X D.rósea var. grandiflóra X D. sieboldiána Synoniem: D.díscolor var. cárnea LEM..
Deze bastaard komt bij ons zelden voor, wel onderstaande tuinvormen. Het wordt een tot 1,5 m hoog wordende, vrij breed uitgroeiende struik, met eerst opgaand groeiende, later aan de top meer overhangende twijgen, welke in het tweede jaar afschilferen. Bladeren zeer kort gesteeld, tot 7 cm lang, top spits, bladvoet afgerond, rand scherp gezaagd, aan beide zijden met sterharen bezet; bloeit midden Juni met witte, aan de buitenzijde rose getinte bloemen in brede, opstaande pluimen; bloemen tot 2 cm in diameter; kelkbladen korter dan of even lang als, kelkbuis, bruin-rood; meeldraden ongeveer even lang als de stijlen.

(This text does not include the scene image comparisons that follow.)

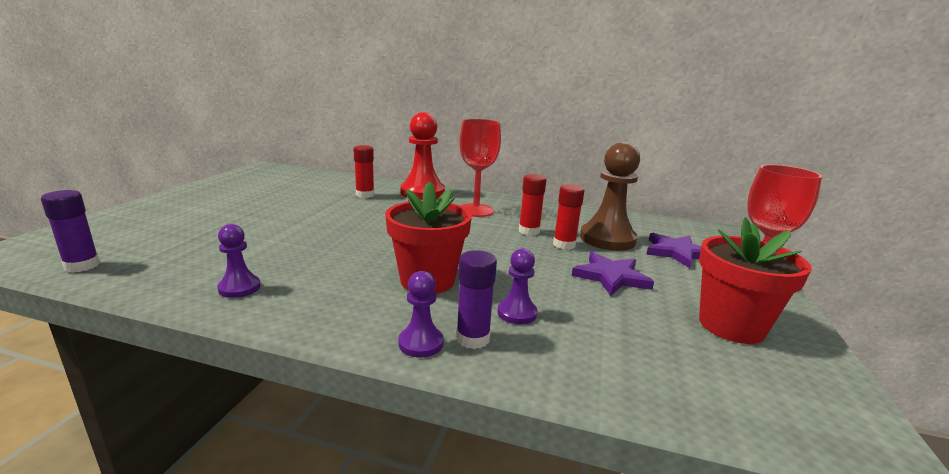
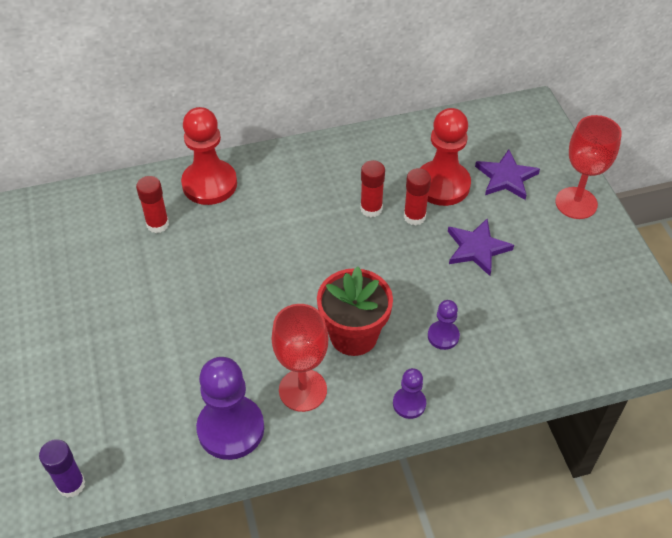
camera: 30 degrees left, 30 degrees up
(239, 288) = (231, 429): purple pawn -> purple pawn, size x1.97
(473, 338) = (436, 380): purple glue stick -> none
(476, 210) = (294, 194): red goblet -> red goblet (303, 390)
(607, 239) = (442, 185): brown pawn -> red pawn
(731, 326) = (578, 267): red flower pot -> none

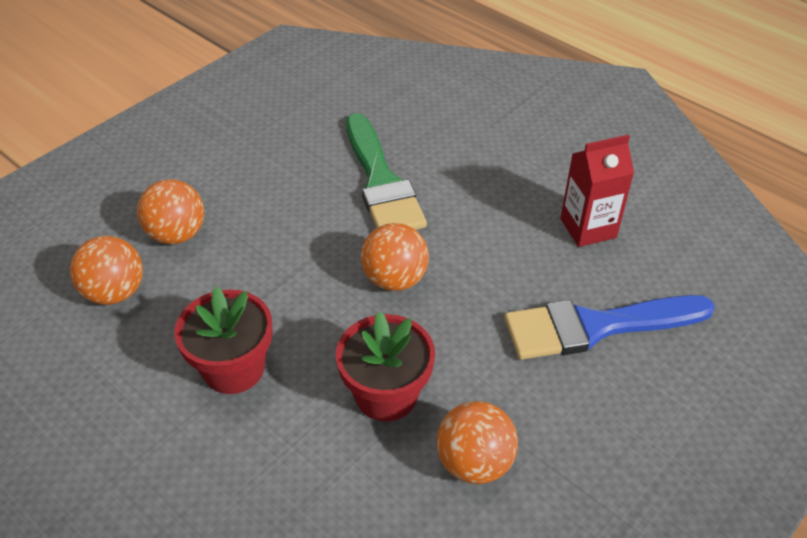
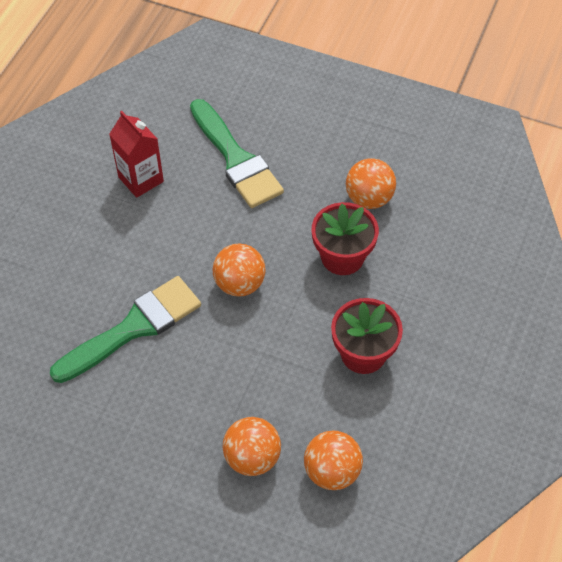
camera: 110 degrees left, 10 degrees up
(596, 326) = (236, 159): blue brush -> green brush

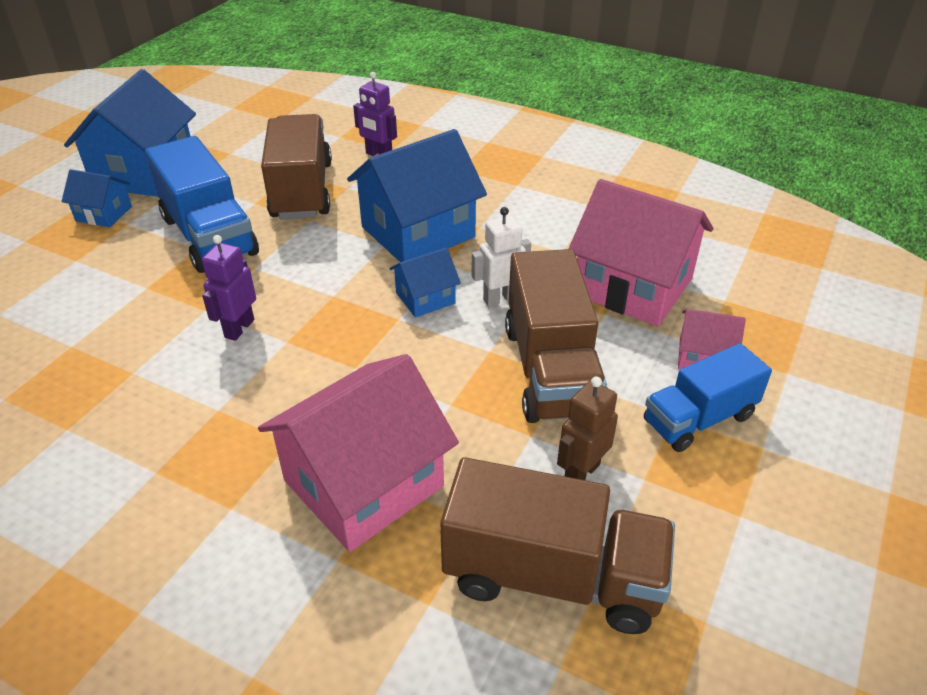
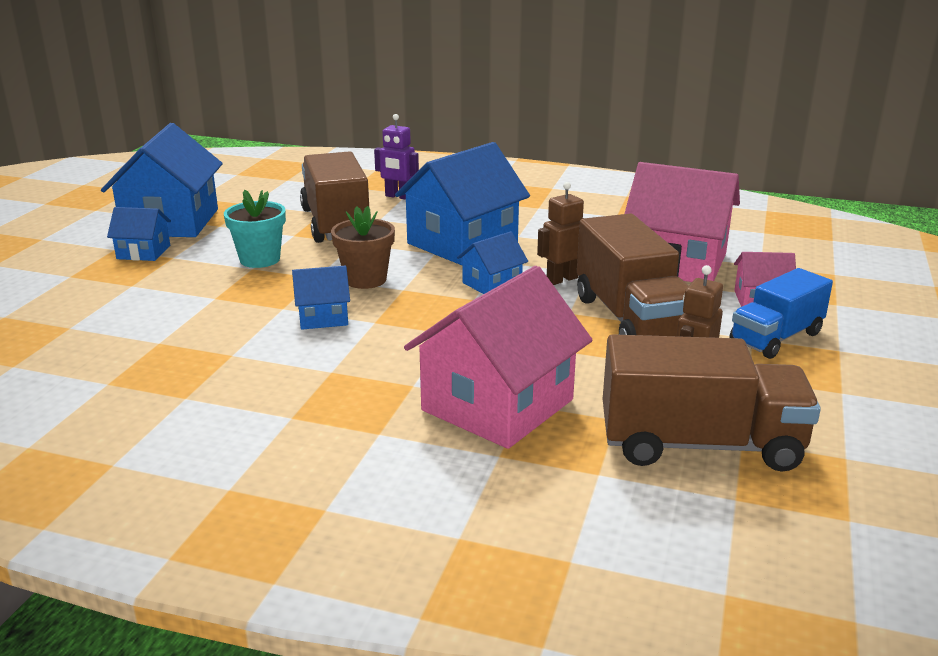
camera: 10 degrees left, 15 degrees down
(209, 236) = (260, 259): blue truck -> turquoise flower pot
(239, 328) = (323, 317): purple robot -> blue house
(301, 277) = (365, 279): none -> brown flower pot
(500, 299) = (561, 279): white robot -> brown robot

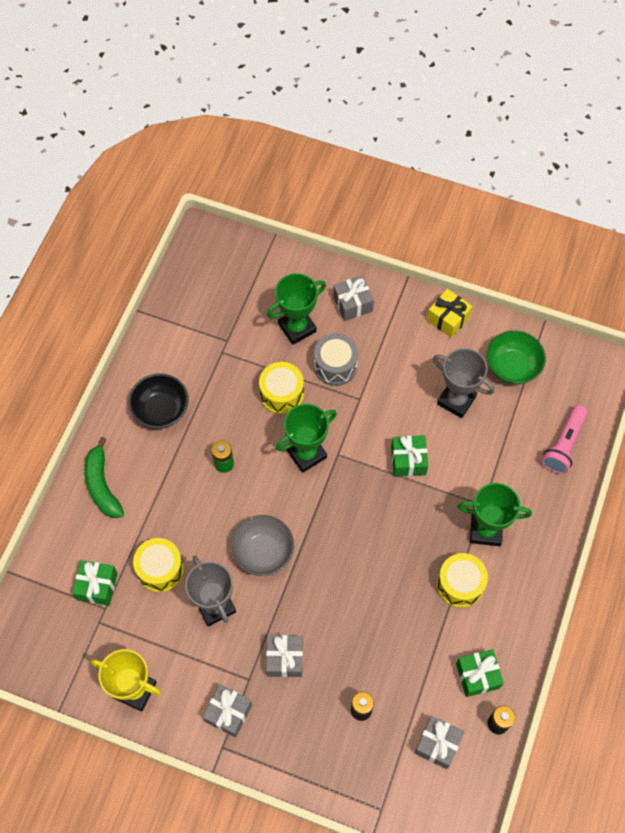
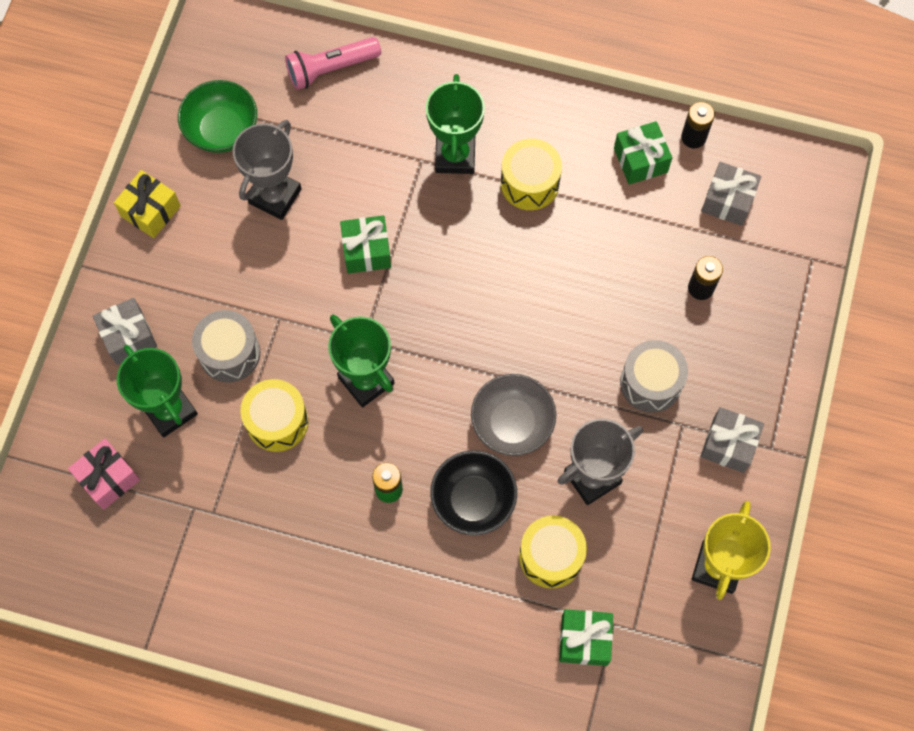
camera: 95 degrees left, 5 degrees up
(102, 485) = (435, 657): green banana -> none
(161, 410) = (311, 589): black bowl -> black bowl (473, 500)
(253, 291) = (108, 478): none -> pink gift
(285, 659) = (650, 383): grey gift -> grey drum
(564, 444) = (331, 69): pink flashlight -> pink flashlight turned 135 degrees clockwise

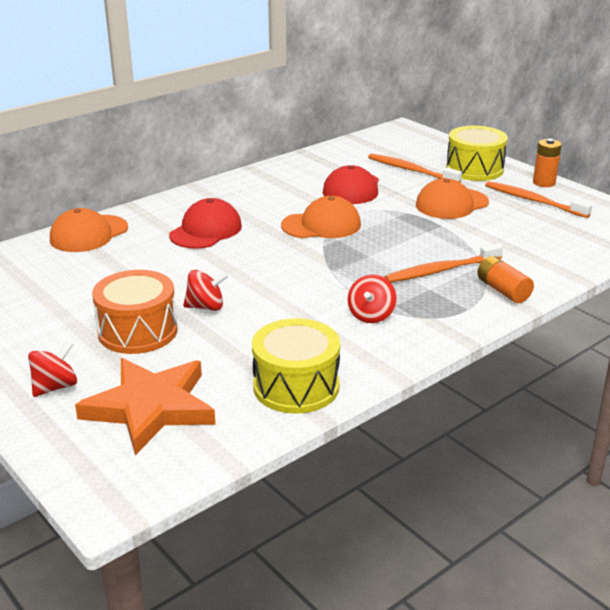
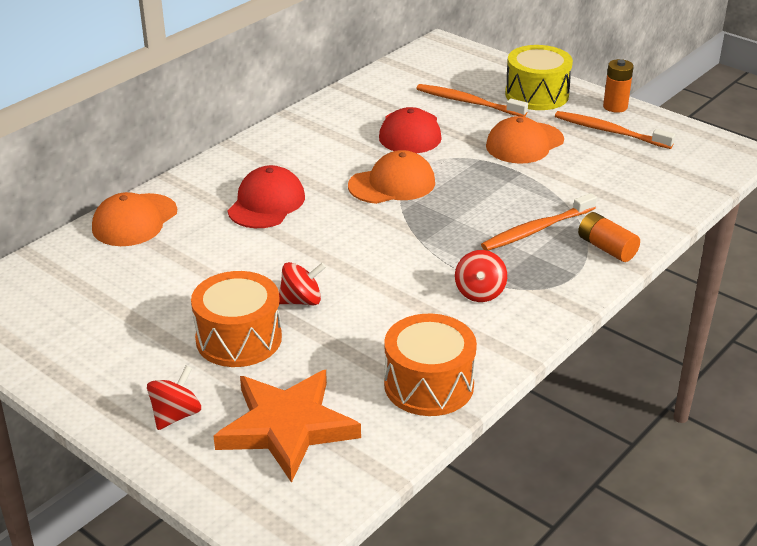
camera: 10 degrees left, 5 degrees up
(296, 386) = (429, 385): yellow drum -> orange drum

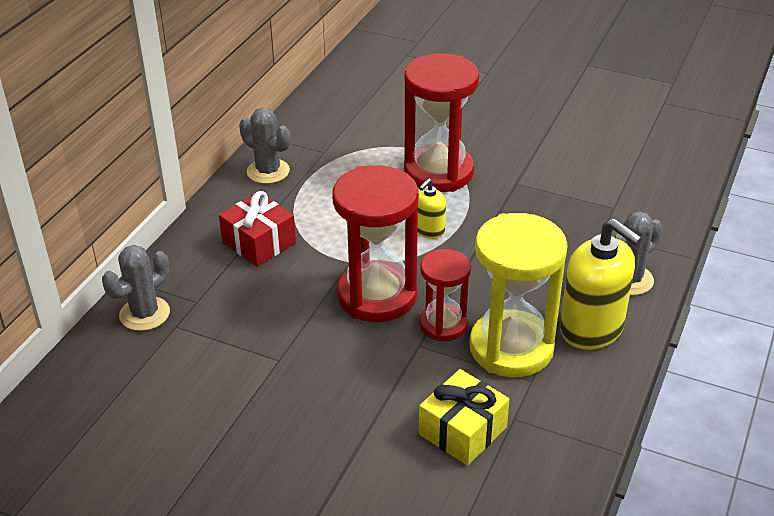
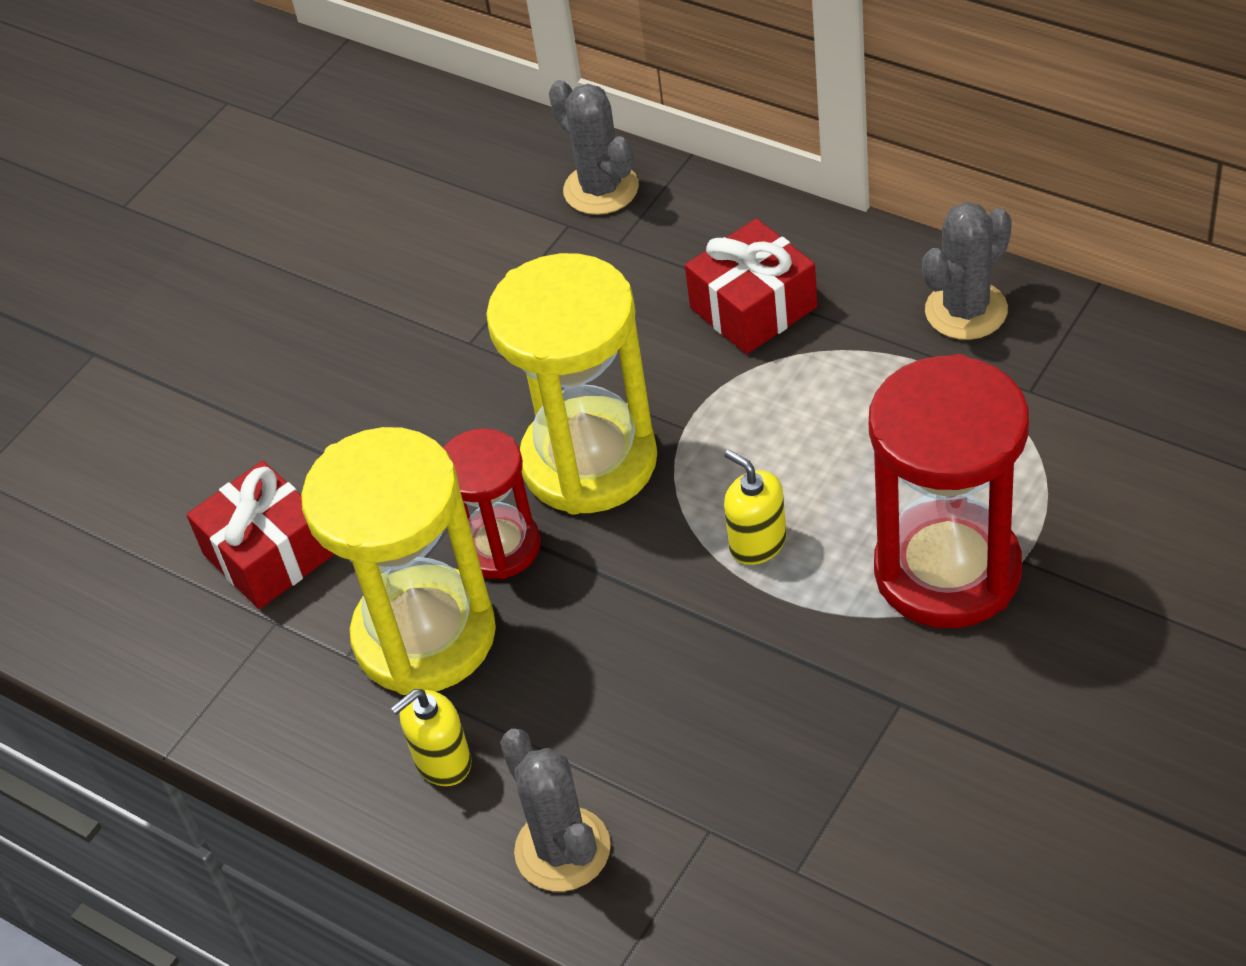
camera: 105 degrees right, 10 degrees up
(377, 296) = (589, 461): red hourglass -> yellow hourglass
(462, 431) = (269, 554): yellow gift -> red gift
(591, 329) = (443, 762): yellow soap dispenser -> yellow soap dispenser, size x0.51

X D.c.var.stelláta REHD., synoniem: D.díscolor var. stelláta LEM., heeft kleinere bladeren en bloemen, de eerste aan de bovenzijde glanzend groen, de bloemen met smallere kroonbladen, meer stervormig.
X D.c.var.láctea REHD., een dichte, meer opgaand groeiende struik vormend. Bloemen ruim 2 cm in diameter, zuiver wit, in tamelijk grote en brede, opstaande pluimen.